*** Opening of DATA FOR THIS EXERCISE ***
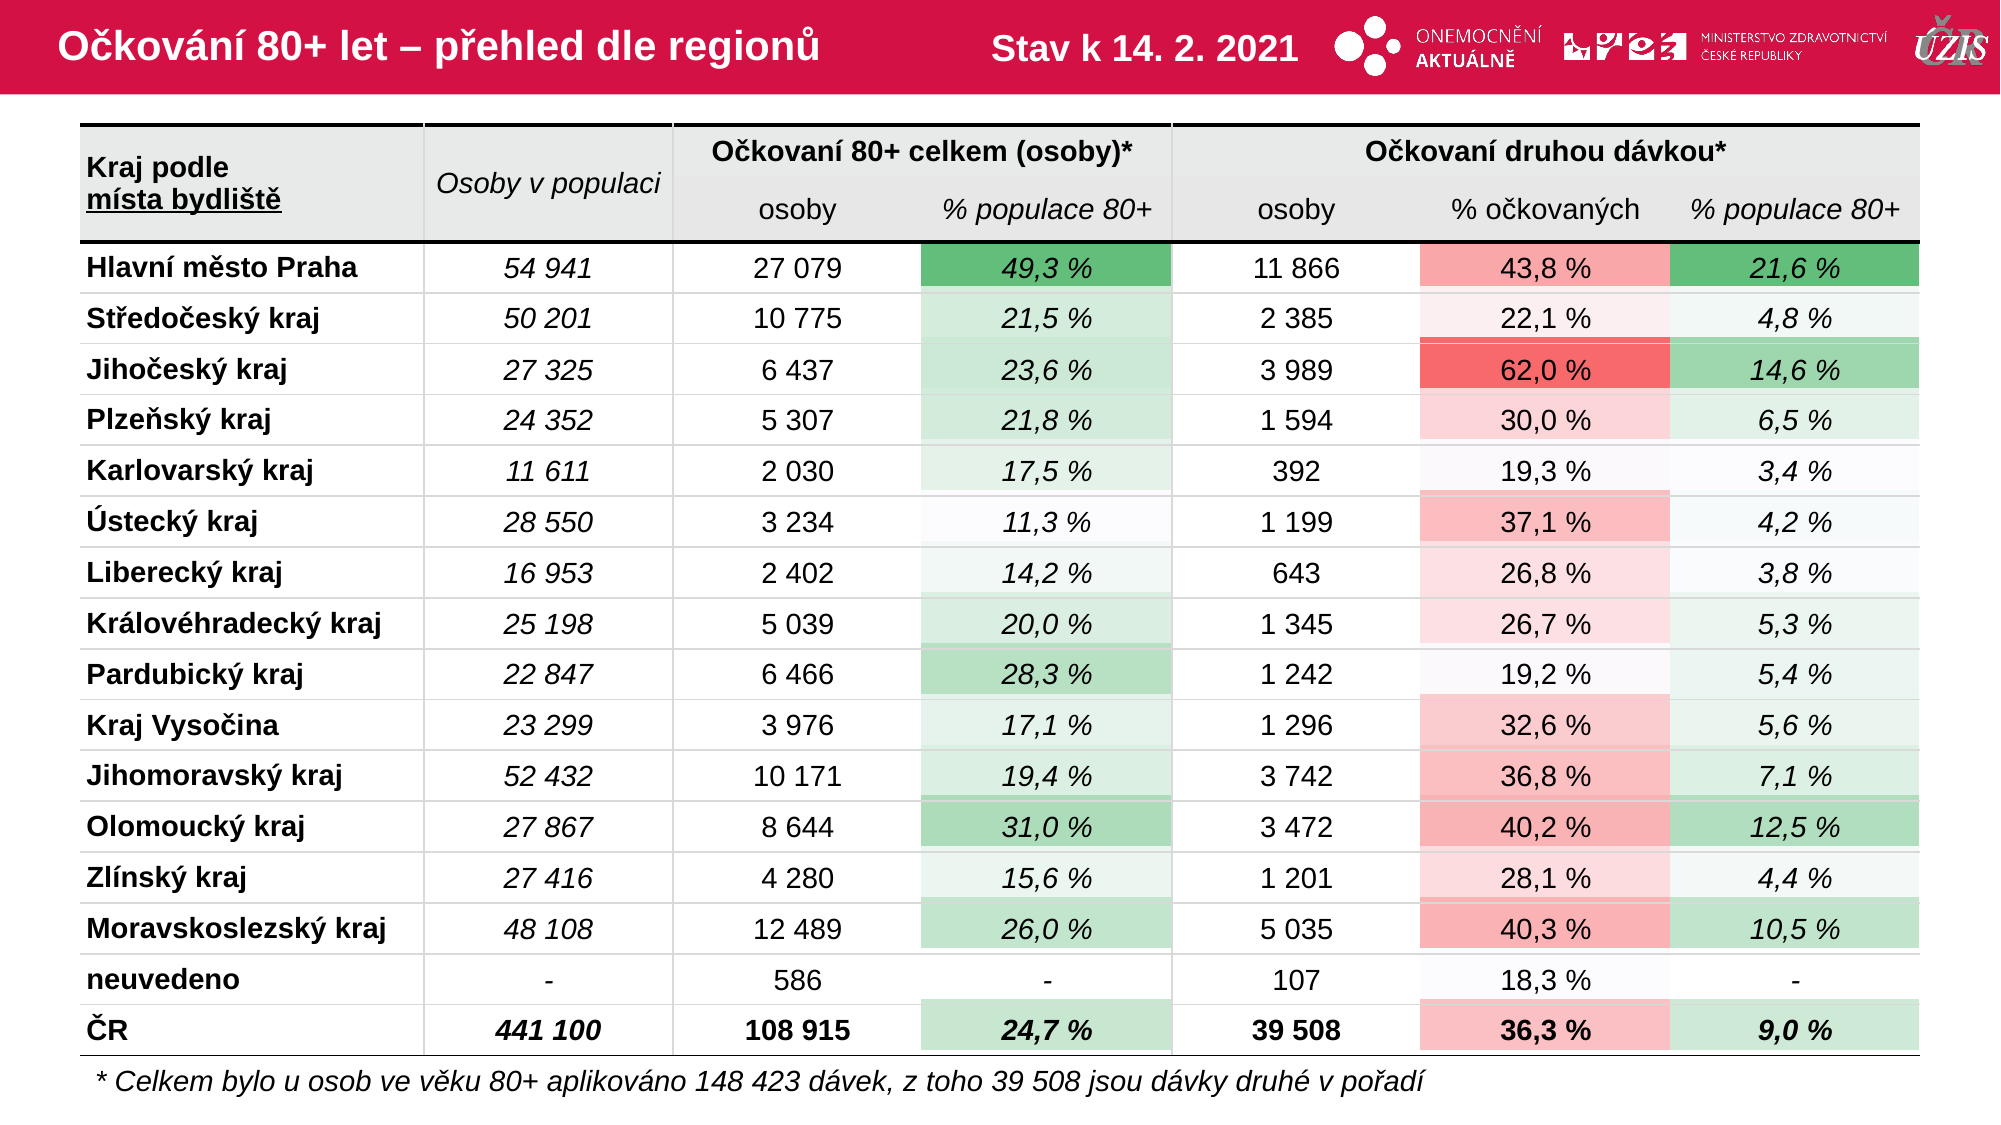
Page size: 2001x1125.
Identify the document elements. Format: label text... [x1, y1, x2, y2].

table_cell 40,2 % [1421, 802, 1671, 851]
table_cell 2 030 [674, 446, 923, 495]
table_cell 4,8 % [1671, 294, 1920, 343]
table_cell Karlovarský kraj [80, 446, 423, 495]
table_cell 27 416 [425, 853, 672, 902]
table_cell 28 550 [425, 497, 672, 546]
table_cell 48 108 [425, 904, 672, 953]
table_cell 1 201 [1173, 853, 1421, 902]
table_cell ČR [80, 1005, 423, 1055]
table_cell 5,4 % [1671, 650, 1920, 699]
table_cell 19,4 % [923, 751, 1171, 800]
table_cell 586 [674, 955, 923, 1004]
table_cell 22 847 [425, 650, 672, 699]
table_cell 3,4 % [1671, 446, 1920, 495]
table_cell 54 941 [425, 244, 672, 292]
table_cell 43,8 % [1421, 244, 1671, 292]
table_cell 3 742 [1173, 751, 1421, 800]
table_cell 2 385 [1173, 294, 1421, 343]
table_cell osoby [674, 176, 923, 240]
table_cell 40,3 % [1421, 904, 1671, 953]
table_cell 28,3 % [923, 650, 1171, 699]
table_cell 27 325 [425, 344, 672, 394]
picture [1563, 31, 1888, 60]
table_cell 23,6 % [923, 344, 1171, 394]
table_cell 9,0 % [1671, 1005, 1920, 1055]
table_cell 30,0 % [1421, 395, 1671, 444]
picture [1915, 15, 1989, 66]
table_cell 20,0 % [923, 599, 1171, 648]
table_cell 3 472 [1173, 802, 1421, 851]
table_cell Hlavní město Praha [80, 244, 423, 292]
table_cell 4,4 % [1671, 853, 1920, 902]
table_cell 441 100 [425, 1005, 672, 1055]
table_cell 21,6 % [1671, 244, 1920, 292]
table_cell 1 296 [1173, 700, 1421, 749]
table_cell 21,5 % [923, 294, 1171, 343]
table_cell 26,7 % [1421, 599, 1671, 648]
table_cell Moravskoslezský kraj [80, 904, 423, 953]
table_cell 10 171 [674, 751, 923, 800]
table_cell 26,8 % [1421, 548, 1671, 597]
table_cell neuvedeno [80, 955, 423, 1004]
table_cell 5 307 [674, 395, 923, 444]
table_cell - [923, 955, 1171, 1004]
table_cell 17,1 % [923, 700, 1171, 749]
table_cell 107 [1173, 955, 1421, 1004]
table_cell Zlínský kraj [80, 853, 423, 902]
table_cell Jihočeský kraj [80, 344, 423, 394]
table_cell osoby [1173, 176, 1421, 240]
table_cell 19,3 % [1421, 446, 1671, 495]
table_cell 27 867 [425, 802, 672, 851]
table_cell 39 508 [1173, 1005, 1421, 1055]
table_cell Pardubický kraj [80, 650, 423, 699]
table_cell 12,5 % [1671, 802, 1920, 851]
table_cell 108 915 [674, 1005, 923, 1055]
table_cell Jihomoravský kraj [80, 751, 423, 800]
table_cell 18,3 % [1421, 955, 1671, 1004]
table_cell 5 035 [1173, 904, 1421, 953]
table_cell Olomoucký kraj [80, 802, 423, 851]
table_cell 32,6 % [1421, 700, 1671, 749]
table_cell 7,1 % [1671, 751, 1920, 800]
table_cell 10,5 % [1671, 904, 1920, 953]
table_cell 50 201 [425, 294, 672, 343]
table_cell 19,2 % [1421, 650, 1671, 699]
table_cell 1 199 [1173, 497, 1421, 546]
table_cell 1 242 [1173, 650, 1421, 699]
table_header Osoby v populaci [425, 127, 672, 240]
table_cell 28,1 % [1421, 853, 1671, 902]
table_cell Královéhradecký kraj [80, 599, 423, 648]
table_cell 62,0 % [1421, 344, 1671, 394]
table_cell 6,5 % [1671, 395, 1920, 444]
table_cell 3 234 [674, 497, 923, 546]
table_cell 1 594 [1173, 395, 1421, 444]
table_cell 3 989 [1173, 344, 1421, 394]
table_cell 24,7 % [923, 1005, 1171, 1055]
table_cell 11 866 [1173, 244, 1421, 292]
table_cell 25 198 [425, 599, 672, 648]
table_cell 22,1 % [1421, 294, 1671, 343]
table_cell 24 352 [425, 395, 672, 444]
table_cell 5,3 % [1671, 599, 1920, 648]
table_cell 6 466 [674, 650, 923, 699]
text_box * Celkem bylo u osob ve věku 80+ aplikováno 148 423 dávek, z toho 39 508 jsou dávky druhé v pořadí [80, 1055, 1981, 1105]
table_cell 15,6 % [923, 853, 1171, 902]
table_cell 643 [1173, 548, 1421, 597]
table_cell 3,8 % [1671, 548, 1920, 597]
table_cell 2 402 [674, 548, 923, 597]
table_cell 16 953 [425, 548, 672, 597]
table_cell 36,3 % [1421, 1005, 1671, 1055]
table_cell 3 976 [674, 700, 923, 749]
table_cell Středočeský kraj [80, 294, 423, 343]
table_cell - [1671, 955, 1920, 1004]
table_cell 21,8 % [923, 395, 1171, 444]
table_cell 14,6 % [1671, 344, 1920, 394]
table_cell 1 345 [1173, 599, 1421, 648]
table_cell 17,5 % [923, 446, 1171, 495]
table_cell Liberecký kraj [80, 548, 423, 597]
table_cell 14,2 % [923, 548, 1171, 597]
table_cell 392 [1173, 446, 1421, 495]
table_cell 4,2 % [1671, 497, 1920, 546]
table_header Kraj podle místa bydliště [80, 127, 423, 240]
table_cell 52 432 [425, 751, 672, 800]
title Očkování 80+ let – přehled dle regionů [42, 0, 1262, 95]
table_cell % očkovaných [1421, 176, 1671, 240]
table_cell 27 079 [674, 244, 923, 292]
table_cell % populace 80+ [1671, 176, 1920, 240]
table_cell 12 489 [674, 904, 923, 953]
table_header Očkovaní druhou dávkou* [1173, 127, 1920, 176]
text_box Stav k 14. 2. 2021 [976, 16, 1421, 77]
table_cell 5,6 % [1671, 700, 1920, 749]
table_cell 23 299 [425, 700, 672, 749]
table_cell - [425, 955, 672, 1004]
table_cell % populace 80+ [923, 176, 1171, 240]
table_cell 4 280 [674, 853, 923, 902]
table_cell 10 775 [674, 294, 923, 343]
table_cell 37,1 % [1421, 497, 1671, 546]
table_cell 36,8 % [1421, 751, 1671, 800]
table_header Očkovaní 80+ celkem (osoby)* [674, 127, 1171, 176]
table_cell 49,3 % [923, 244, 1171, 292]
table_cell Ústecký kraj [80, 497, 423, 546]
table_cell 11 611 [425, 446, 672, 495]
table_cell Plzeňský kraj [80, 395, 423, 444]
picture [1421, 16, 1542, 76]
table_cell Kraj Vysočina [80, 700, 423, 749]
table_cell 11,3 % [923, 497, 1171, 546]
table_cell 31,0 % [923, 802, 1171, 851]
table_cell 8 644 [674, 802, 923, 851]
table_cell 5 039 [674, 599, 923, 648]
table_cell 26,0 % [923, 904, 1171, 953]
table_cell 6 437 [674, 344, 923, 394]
*** Close of DATA FOR THIS EXERCISE ***
*** Opening of DATA FOR THIS EXERCISE ***
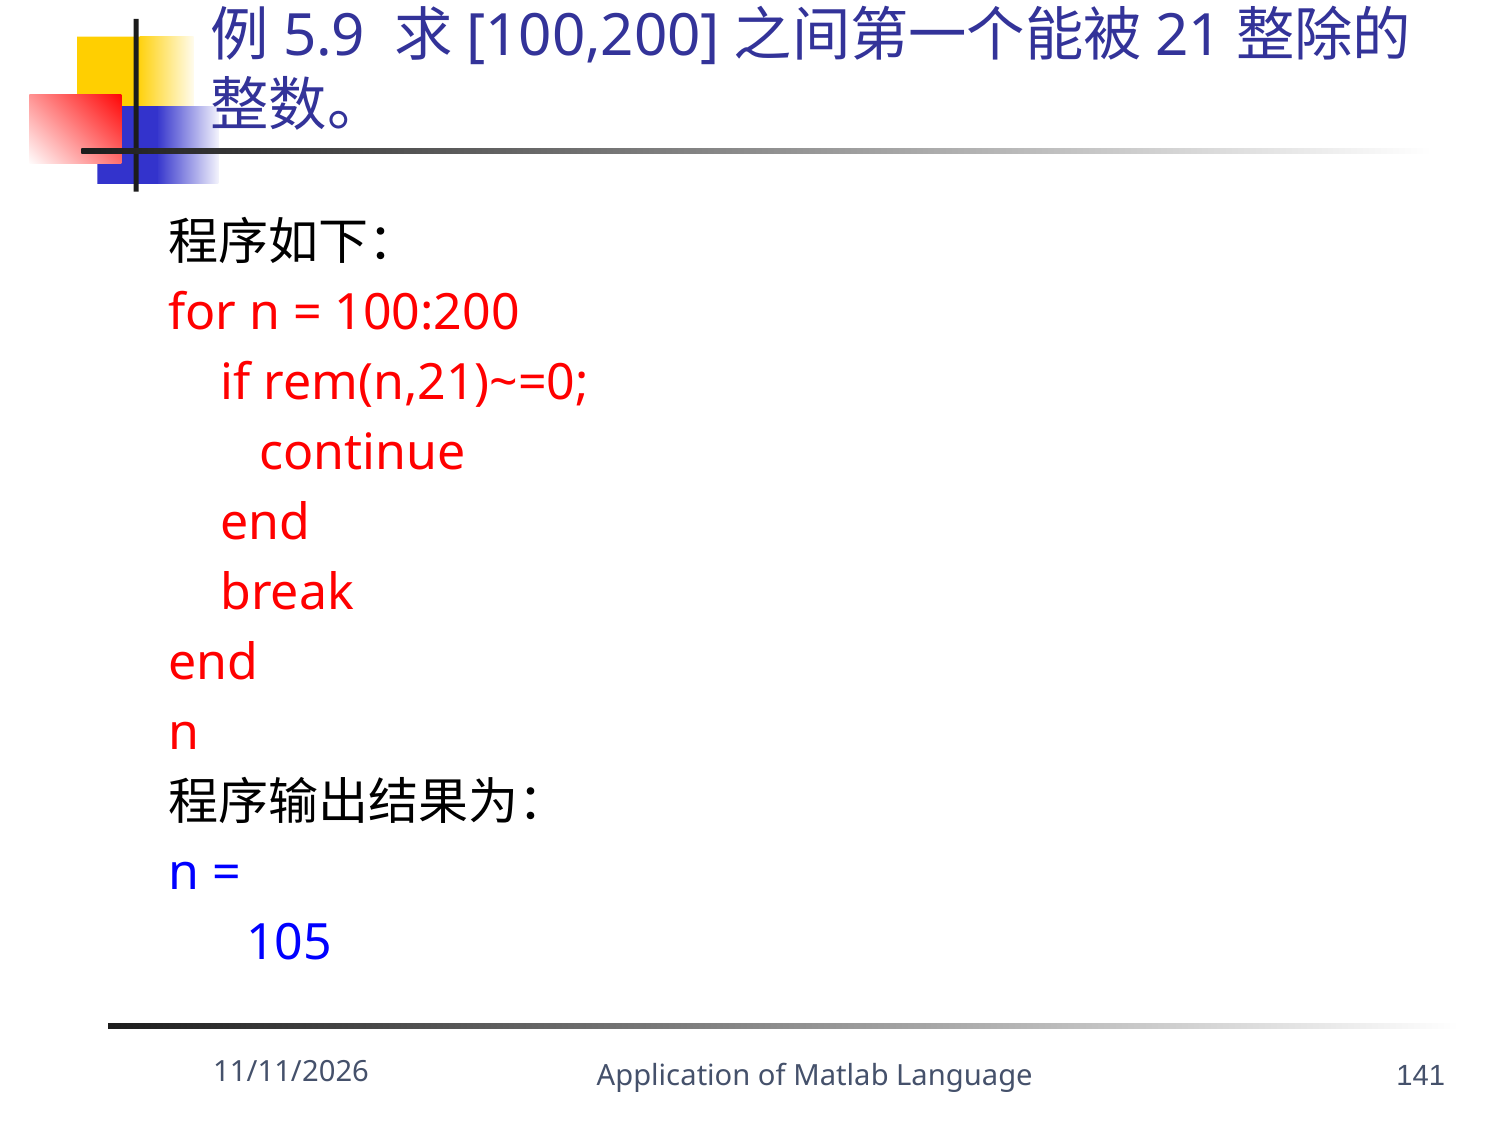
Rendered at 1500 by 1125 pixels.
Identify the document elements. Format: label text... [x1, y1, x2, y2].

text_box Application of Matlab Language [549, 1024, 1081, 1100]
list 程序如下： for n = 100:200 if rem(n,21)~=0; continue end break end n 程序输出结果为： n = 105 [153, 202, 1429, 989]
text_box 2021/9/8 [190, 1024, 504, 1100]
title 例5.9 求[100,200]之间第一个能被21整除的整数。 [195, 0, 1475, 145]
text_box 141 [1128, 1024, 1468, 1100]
*** Close of DATA FOR THIS EXERCISE ***
*** Opening of DATA FOR THIS EXERCISE ***
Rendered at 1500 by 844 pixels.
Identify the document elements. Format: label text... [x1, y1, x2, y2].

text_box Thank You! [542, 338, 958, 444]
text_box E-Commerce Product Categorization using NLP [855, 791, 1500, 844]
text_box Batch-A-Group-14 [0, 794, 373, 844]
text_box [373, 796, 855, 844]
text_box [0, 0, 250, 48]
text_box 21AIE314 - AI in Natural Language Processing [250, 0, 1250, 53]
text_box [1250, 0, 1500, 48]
*** Close of DATA FOR THIS EXERCISE ***
EXERCISE:
Determine the number of lines above that include the word "pixels"; the reply is that number only.

COMPLETED EXERCISE:
2